I have seen important changes in the schooling of our children. I was a teacher of teachers at university for many years and found that when non-aboriginal teacher trainees learned our worldview and history from our perspective, they were more ready to teach our children. When you taught them that there were different ways of looking at the world, it opened their eyes to the issues we face to this day.

However, changing the school curriculum takes a long time. It will be another 20 years before the new curriculum about us has any impact on societal views. I have been involved in these changes. It is not enough. The most frustrating lack of knowledge which I have encountered has been among the bureaucrats in federal and provincial departments whose task it is to make policy about us or for us. The positions either have people who have had the same knowledge about our people since they joined the department 20 years ago and have hardened their views as a result or they are young with no experience with our people or interest in learning. I got very tired of having to re-educate bureaucrats at each meeting before we could get down to business. It would move the relationship ahead if we could meet with government people who might disagree with our position but who at least knew the basic facts about who we are.

Recommendation: Start the intensive re-education of Canadians not at the Kindergarten classroom but in the Cabinet Room with the prime minister and his cabinet followed by the deputy ministers and through the whole departmental staffs. Not to forget the clerks and frontline staff who meet First Nations, Innuit and Metis clients on a daily basis.

Reconciliation

There are many English words for reconciliation. Generally it means bringing two things or groups which have been disagreeing, together. The term is used for finances and there is even a legal definition relating to aboriginal rights and modern treaty negotiating. These meanings don’t deal with human feelings and experience. Reconciling people who have been estranged is a process. The Truth and Reconciliation Commission has provided venues where pain and hurt could be revealed and acknowledged. Some victims have come face to face with their anger.

In Ojibwe we have words for reconciliation too but they are different from the English meanings. “Aashtahwehwin” means “doing it back,” or having an opportunity to do it again. “Aashtahwingging” means the art of “doing it back.” This is what the Truth and Reconciliation Commission has offered us. Many have had the chance to tell their stories. Some have been able to confront the ones who hurt them. I remember the first “reunion” organized for clergy, staff and students of the schools at Spanish. This took place about 20 years ago. I went to see my old classmates. However, for many it was not a reunion in that sense.  Many of the students had come to confront their old teachers. The administrators were totally surprised by the anger and hurt that the students wanted to talk about. I particularly remember that some of the girls wanted to physically challenge one of their supervisors in retaliation for the pain she had inflicted on them. There have been subsequent “reunions” and the anger is over and reconciliation is taking place. It seemed that those running our schools were so convinced of the value and importance of what they were doing that they were oblivious to the students’ perceptions and it was only when they acknowledged the students’ feelings that reconciliation could occur.

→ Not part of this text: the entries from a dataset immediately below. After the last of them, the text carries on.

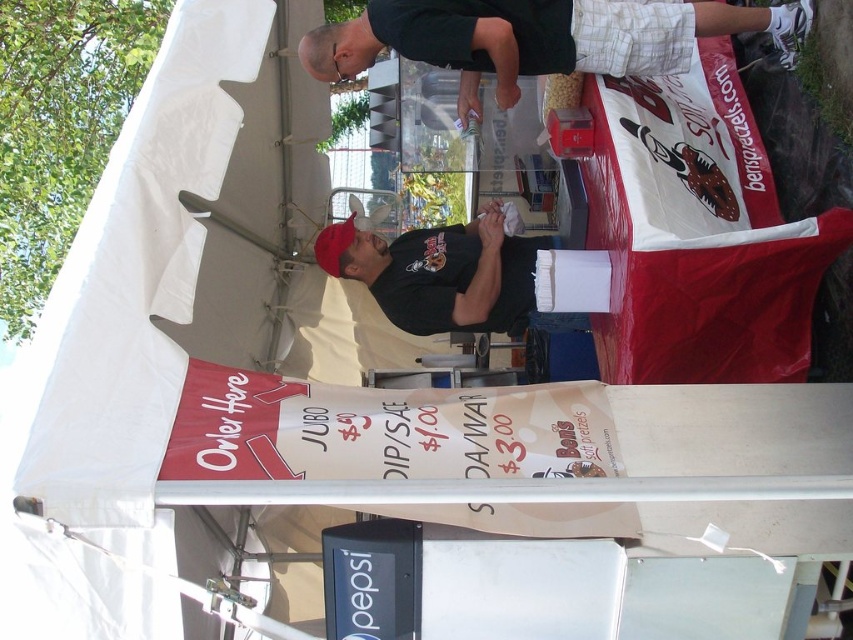
Question: Among these objects, which one is farthest from the camera?

Choices:
 (A) black shirt at upper center
 (B) black matte shirt at center

Answer: (B)

Question: Is black shirt at upper center positioned at the back of black matte shirt at center?

Choices:
 (A) no
 (B) yes

Answer: (A)

Question: Observing the image, what is the correct spatial positioning of black shirt at upper center in reference to black matte shirt at center?

Choices:
 (A) right
 (B) left

Answer: (A)

Question: Is black shirt at upper center below black matte shirt at center?

Choices:
 (A) yes
 (B) no

Answer: (B)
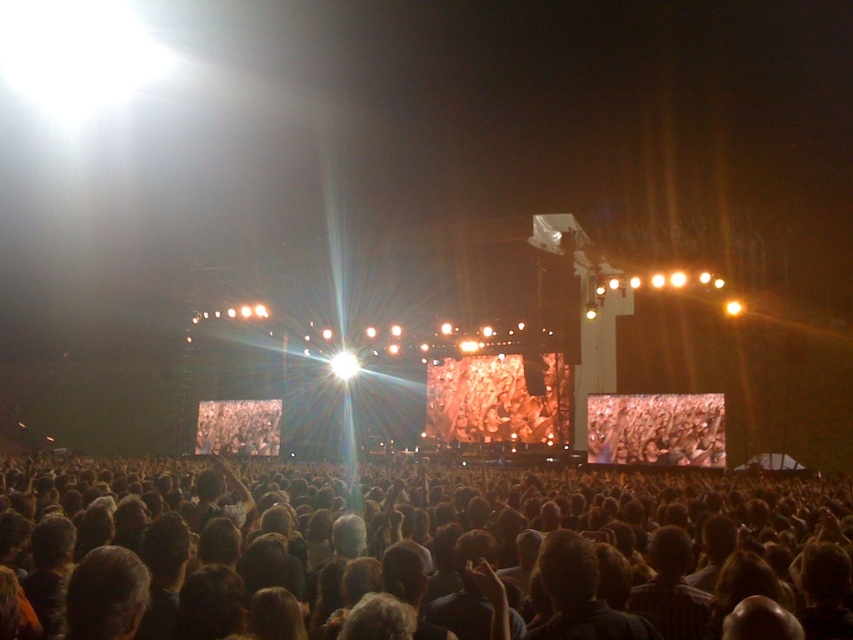
You are a photographer at the concert and want to capture a photo of the dark brown hair at center without the matte black crowd at center blocking it. Is this possible?

Yes, because the dark brown hair at center is closer to the viewer than the matte black crowd at center, so it can be framed to avoid the crowd blocking it.

You are a photographer at the concert and want to capture a photo that includes both the point at coordinates point (109, 560) and the point at coordinates point (646, 413). Which point should you focus on first to ensure both are in sharp focus?

You should focus on point (109, 560) first because it is closer to the camera, ensuring that both points will be in focus when using a shallow depth of field.

Please look at the point marked as point (415, 556). What is the color of the hair at that point?

The dark brown hair at center is represented by point (415, 556), so the color is dark brown.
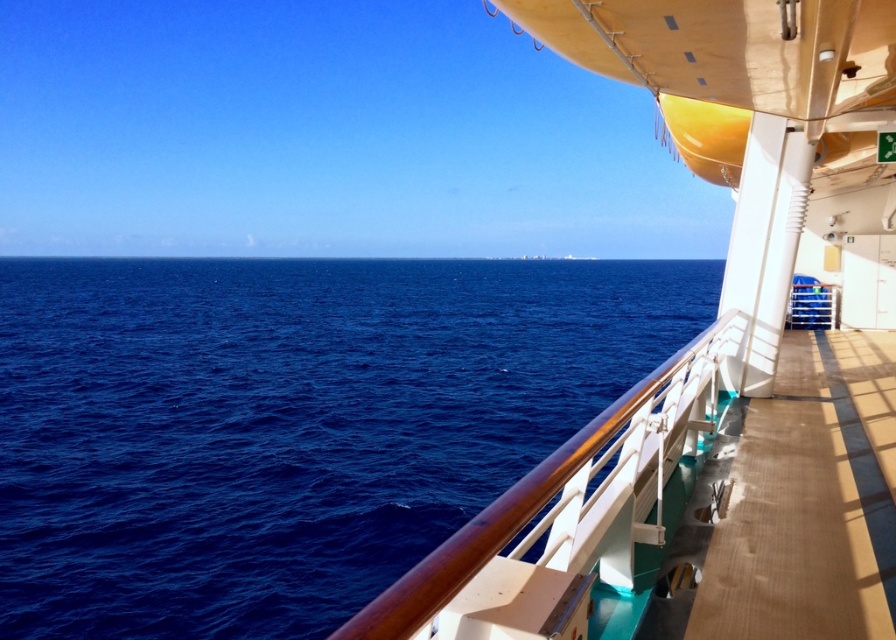
Can you confirm if deep blue water at center is taller than white glossy boat at right?

Yes, deep blue water at center is taller than white glossy boat at right.

Describe the element at coordinates (289, 422) in the screenshot. I see `deep blue water at center` at that location.

The width and height of the screenshot is (896, 640). Identify the location of deep blue water at center. (289, 422).

From the picture: Between deep blue water at center and wooden at right, which one appears on the right side from the viewer's perspective?

wooden at right is more to the right.

Is deep blue water at center positioned before wooden at right?

Yes, deep blue water at center is closer to the viewer.

The image size is (896, 640). Describe the element at coordinates (289, 422) in the screenshot. I see `deep blue water at center` at that location.

Where is `deep blue water at center`? deep blue water at center is located at coordinates (289, 422).

Which of these two, deep blue water at center or brown polished wood at right, stands shorter?

brown polished wood at right is shorter.

Who is more forward, (401, 456) or (711, 433)?

Point (711, 433) is in front.

Is point (209, 577) more distant than point (532, 616)?

Yes, it is.

The height and width of the screenshot is (640, 896). Find the location of `deep blue water at center`. deep blue water at center is located at coordinates (289, 422).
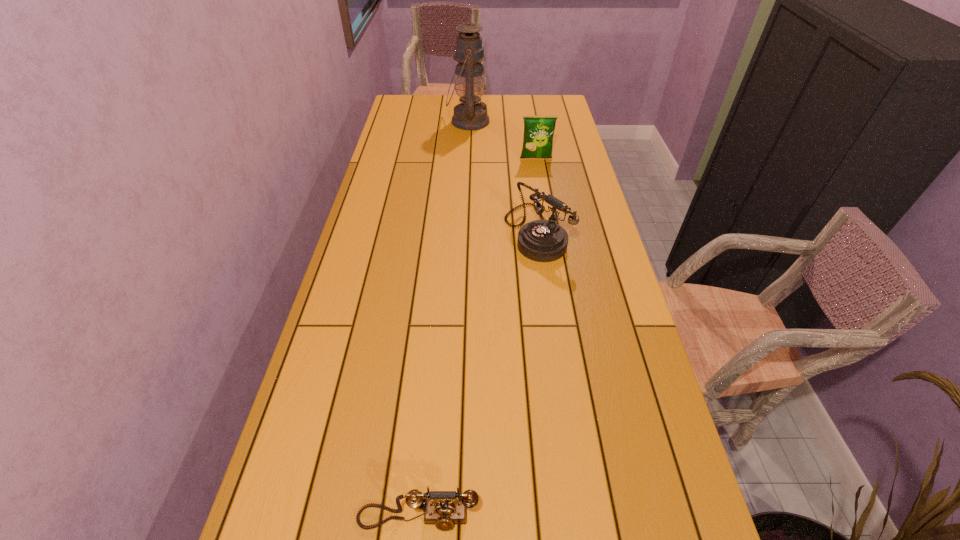
You are a GUI agent. You are given a task and a screenshot of the screen. Output one action in this format:
    pyautogui.click(x=<x>, y=<y>)
    Task: Click on the oil lamp
    This screenshot has height=540, width=960.
    Given the screenshot: What is the action you would take?
    pyautogui.click(x=469, y=53)

Where is `the farthest object`? The image size is (960, 540). the farthest object is located at coordinates click(x=469, y=53).

Locate an element on the screen. The height and width of the screenshot is (540, 960). the second farthest object is located at coordinates (538, 130).

At what (x,y) coordinates should I click in order to perform the action: click on the right telephone. Please return your answer as a coordinate pair (x, y). The height and width of the screenshot is (540, 960). Looking at the image, I should click on (543, 240).

This screenshot has width=960, height=540. What are the coordinates of `the farther telephone` in the screenshot? It's located at (543, 240).

This screenshot has width=960, height=540. Find the location of `the shortest object`. the shortest object is located at coordinates (444, 514).

I want to click on the nearest object, so click(x=444, y=514).

The height and width of the screenshot is (540, 960). What are the coordinates of `free space located 0.090m on the back of the farthest object` in the screenshot? It's located at (469, 100).

Locate an element on the screen. The image size is (960, 540). vacant space located 0.250m on the front-facing side of the third nearest object is located at coordinates (543, 200).

Find the location of a particular element. The width and height of the screenshot is (960, 540). vacant point located 0.260m on the front of the farther telephone is located at coordinates (551, 333).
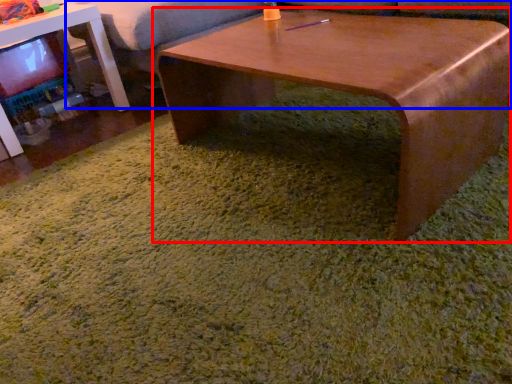
Question: Which object is further to the camera taking this photo, coffee table (highlighted by a red box) or couch (highlighted by a blue box)?

Choices:
 (A) coffee table
 (B) couch

Answer: (B)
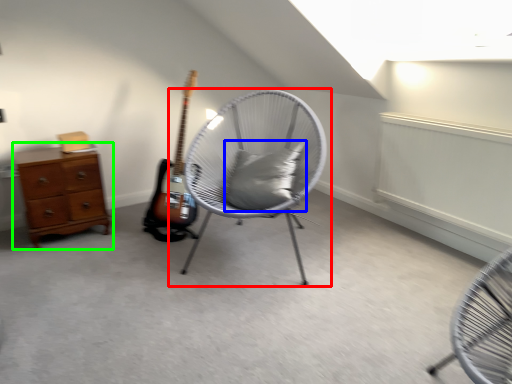
Question: Which is nearer to the chair (highlighted by a red box)? pillow (highlighted by a blue box) or chest of drawers (highlighted by a green box).

Choices:
 (A) pillow
 (B) chest of drawers

Answer: (A)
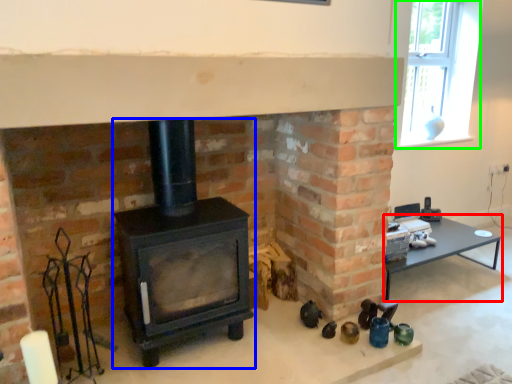
Question: Considering the real-world distances, which object is closest to table (highlighted by a red box)? wood burning stove (highlighted by a blue box) or window (highlighted by a green box).

Choices:
 (A) wood burning stove
 (B) window

Answer: (B)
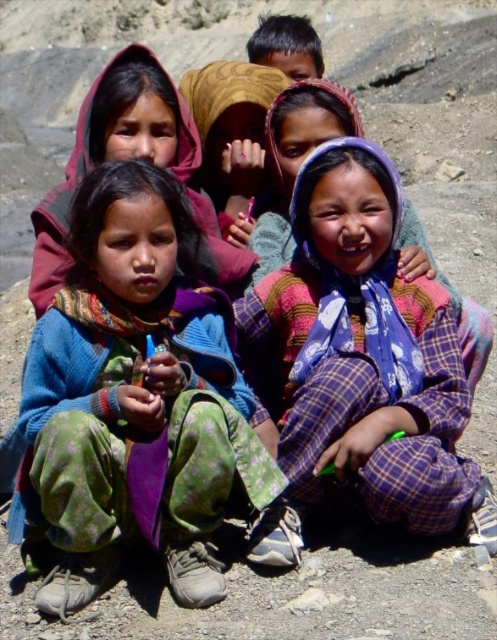
Is blue knitted sweater at center positioned behind dark brown hair at upper center?

No, it is in front of dark brown hair at upper center.

Between point (205, 481) and point (282, 70), which one is positioned in front?

Point (205, 481) is in front.

Find the location of `blue knitted sweater at center`. blue knitted sweater at center is located at coordinates (139, 404).

Is blue knitted sweater at center positioned at the back of plaid fabric child at center?

No, it is in front of plaid fabric child at center.

Is point (105, 211) positioned in front of point (386, 442)?

No, (105, 211) is behind (386, 442).

The width and height of the screenshot is (497, 640). Identify the location of blue knitted sweater at center. (139, 404).

Which is in front, point (352, 413) or point (270, 38)?

Point (352, 413) is in front.

Who is taller, plaid fabric child at center or dark brown hair at upper center?

Standing taller between the two is dark brown hair at upper center.

At what (x,y) coordinates should I click in order to perform the action: click on plaid fabric child at center. Please return your answer as a coordinate pair (x, y). Image resolution: width=497 pixels, height=640 pixels. Looking at the image, I should click on (362, 356).

The height and width of the screenshot is (640, 497). Find the location of `plaid fabric child at center`. plaid fabric child at center is located at coordinates (362, 356).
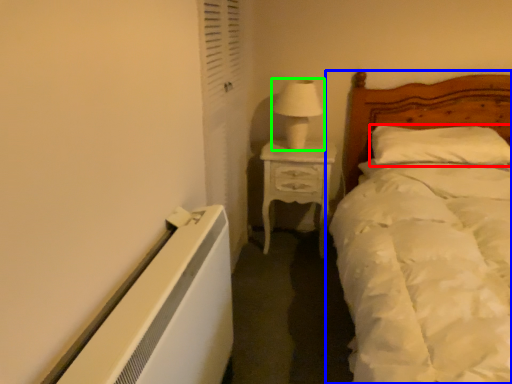
Question: Which object is positioned closest to pillow (highlighted by a red box)? Select from bed (highlighted by a blue box) and table lamp (highlighted by a green box).

Choices:
 (A) bed
 (B) table lamp

Answer: (A)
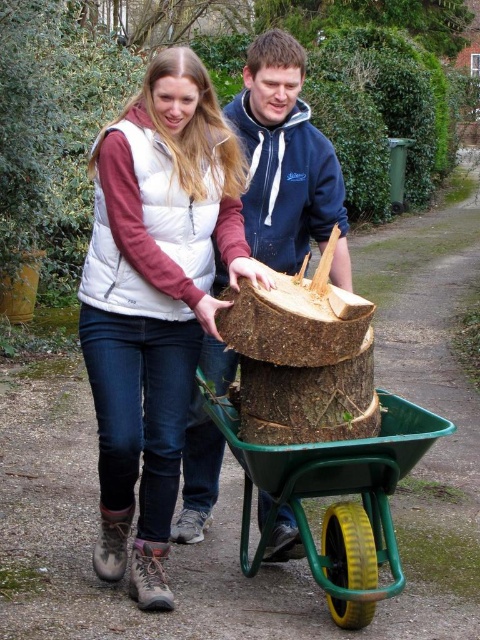
Can you confirm if blue fleece jacket at center is smaller than green plastic cart at center?

Yes, blue fleece jacket at center is smaller than green plastic cart at center.

Which is behind, point (269, 93) or point (347, 483)?

Point (269, 93)

Is point (262, 516) farther from viewer compared to point (402, 465)?

Yes, point (262, 516) is farther from viewer.

Locate an element on the screen. blue fleece jacket at center is located at coordinates (287, 163).

Does white fleece vest at upper left have a greater width compared to green plastic cart at center?

No, white fleece vest at upper left is not wider than green plastic cart at center.

Does white fleece vest at upper left have a greater height compared to green plastic cart at center?

Correct, white fleece vest at upper left is much taller as green plastic cart at center.

Who is more distant from viewer, (129, 451) or (339, 552)?

Point (129, 451)

Where is `white fleece vest at upper left`? white fleece vest at upper left is located at coordinates (155, 298).

Between white fleece vest at upper left and blue fleece jacket at center, which one has less height?

blue fleece jacket at center is shorter.

Can you confirm if white fleece vest at upper left is positioned below blue fleece jacket at center?

Correct, white fleece vest at upper left is located below blue fleece jacket at center.

Between point (210, 109) and point (242, 134), which one is positioned in front?

Point (210, 109)

The width and height of the screenshot is (480, 640). I want to click on white fleece vest at upper left, so click(x=155, y=298).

There is another Ojibwe word, “Bonnigi deh taadewin” which literally means “the process of pushing the badness out of your heart.” It seems to me that this is really what we should strive for. We can put on programs and teach courses but the reconciliation will not begin until we all come together with our hearts. Let’s stop dialoguing from the mind and start speaking from our hearts. The Truth and Reconciliation Commission has started the process. Many of our elders have spoken from their hearts for the first time. We must demand that their courage be respected and that Canadian politicians, bureaucrats and the general population speak from their hearts as well. That is the only way that the lives of the little ones will be honoured.

Meegwetch. Meen dikodohnun. Thank you. These are my words.